Repeat the data that follows verbatim. Images are not part of the copy.

------

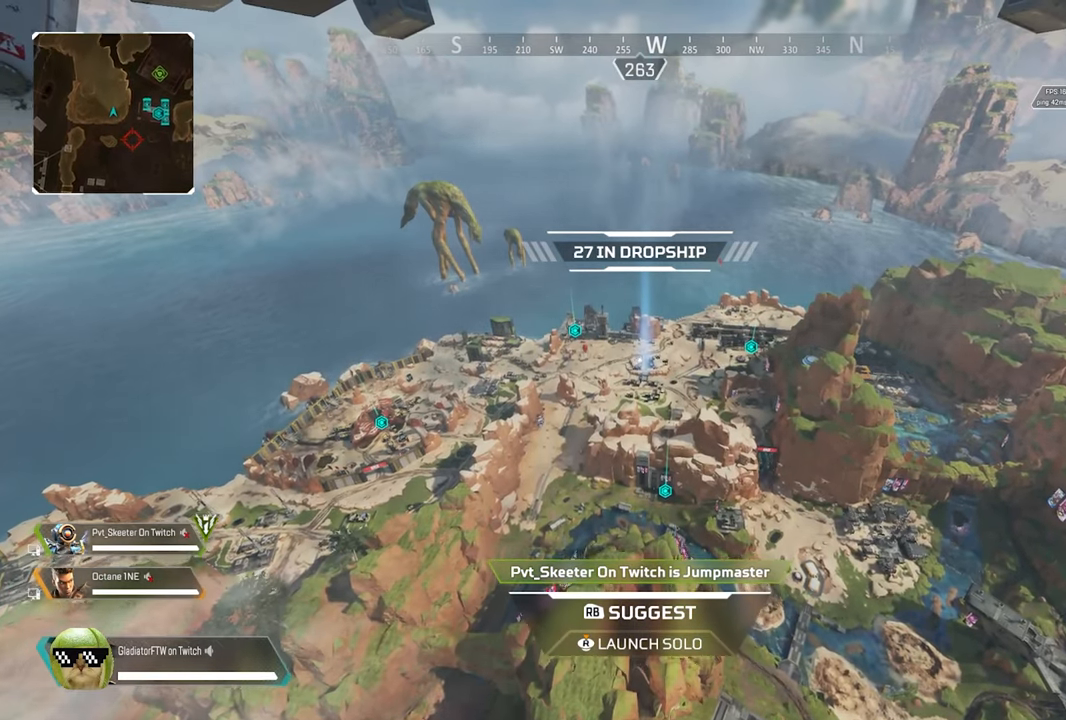
{"buttons": [], "left_stick": "center", "right_stick": "center", "button_events": []}
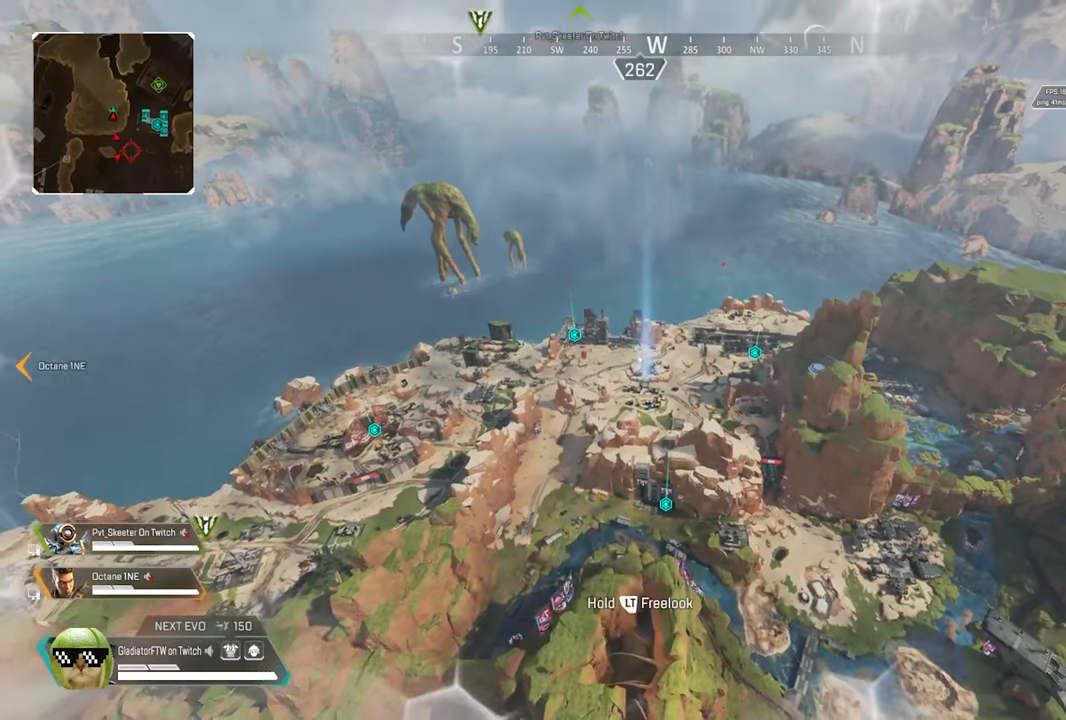
{"buttons": [], "left_stick": "center", "right_stick": "center", "button_events": []}
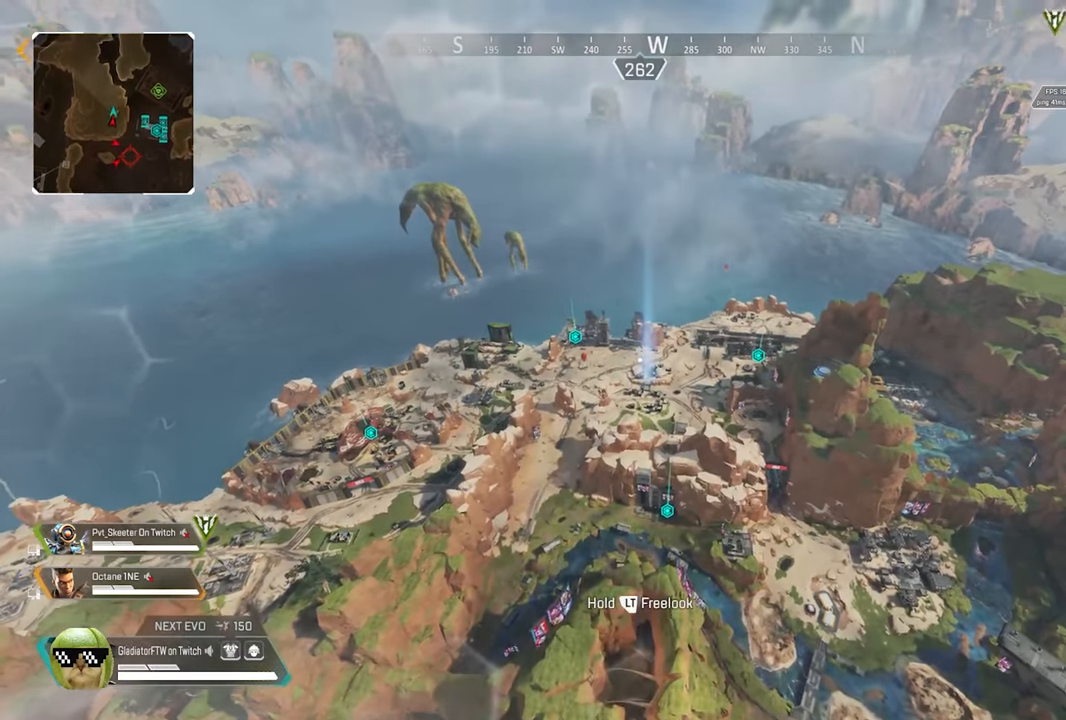
{"buttons": [], "left_stick": "center", "right_stick": "center", "button_events": []}
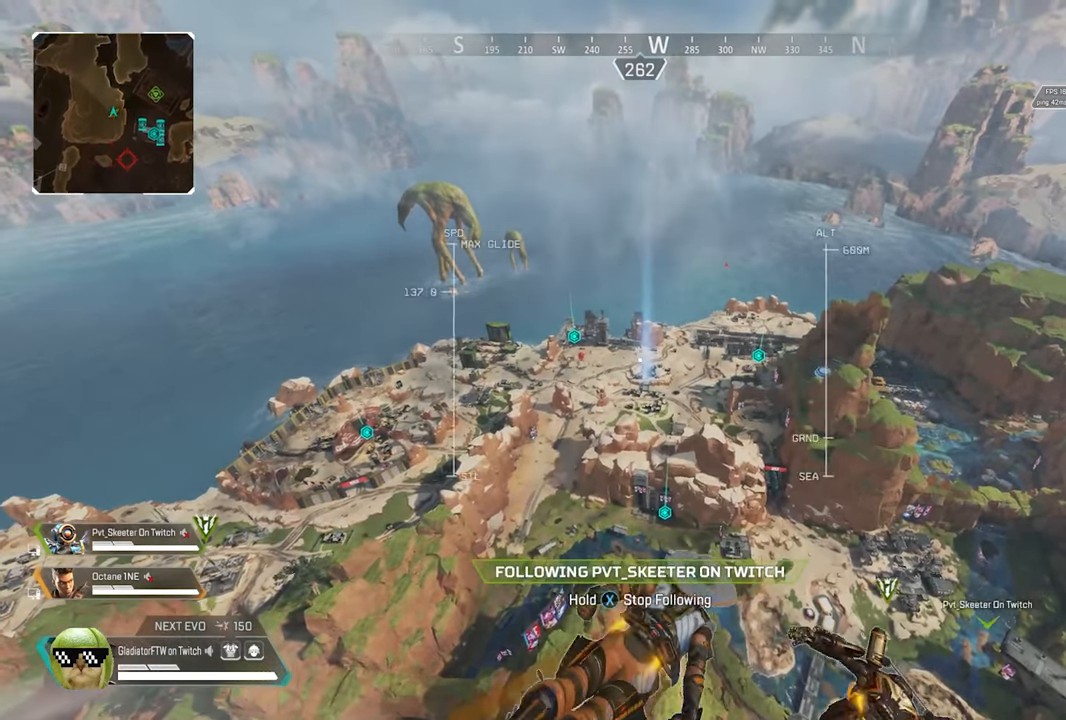
{"buttons": [], "left_stick": "center", "right_stick": "center", "button_events": []}
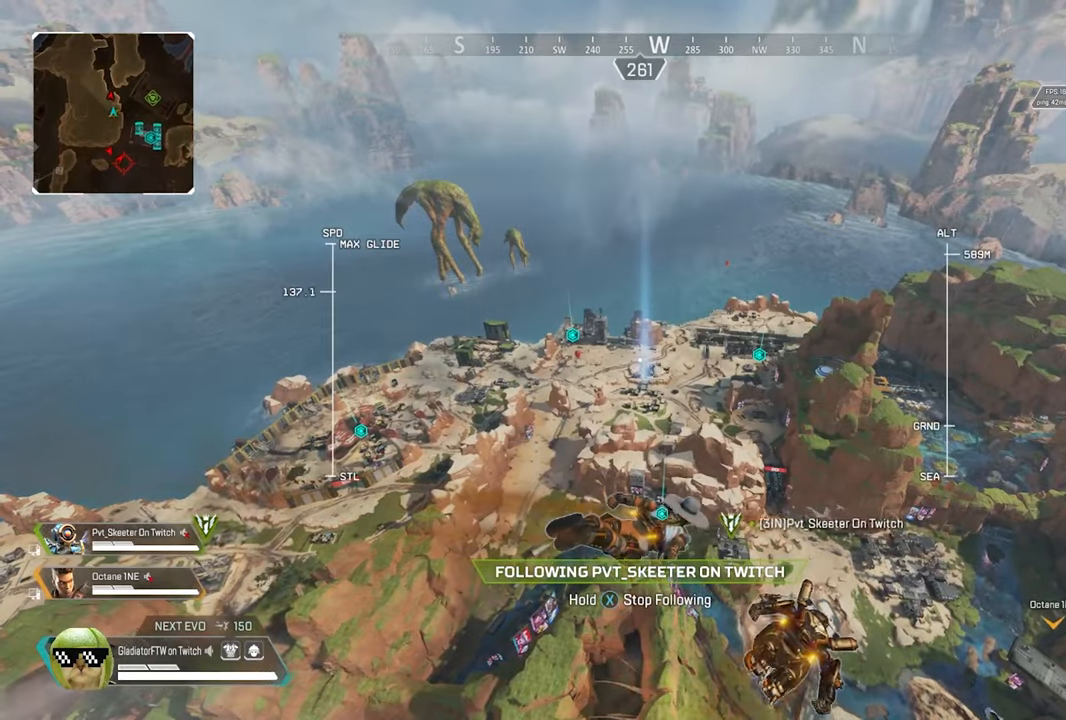
{"buttons": [], "left_stick": "center", "right_stick": "center", "button_events": []}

------

▶ **Finished exercise**
{"buttons": [], "left_stick": "center", "right_stick": "center", "button_events": []}
{"buttons": [], "left_stick": "center", "right_stick": "center", "button_events": []}
{"buttons": [], "left_stick": "center", "right_stick": "center", "button_events": []}
{"buttons": [], "left_stick": "center", "right_stick": "center", "button_events": []}
{"buttons": [], "left_stick": "center", "right_stick": "center", "button_events": []}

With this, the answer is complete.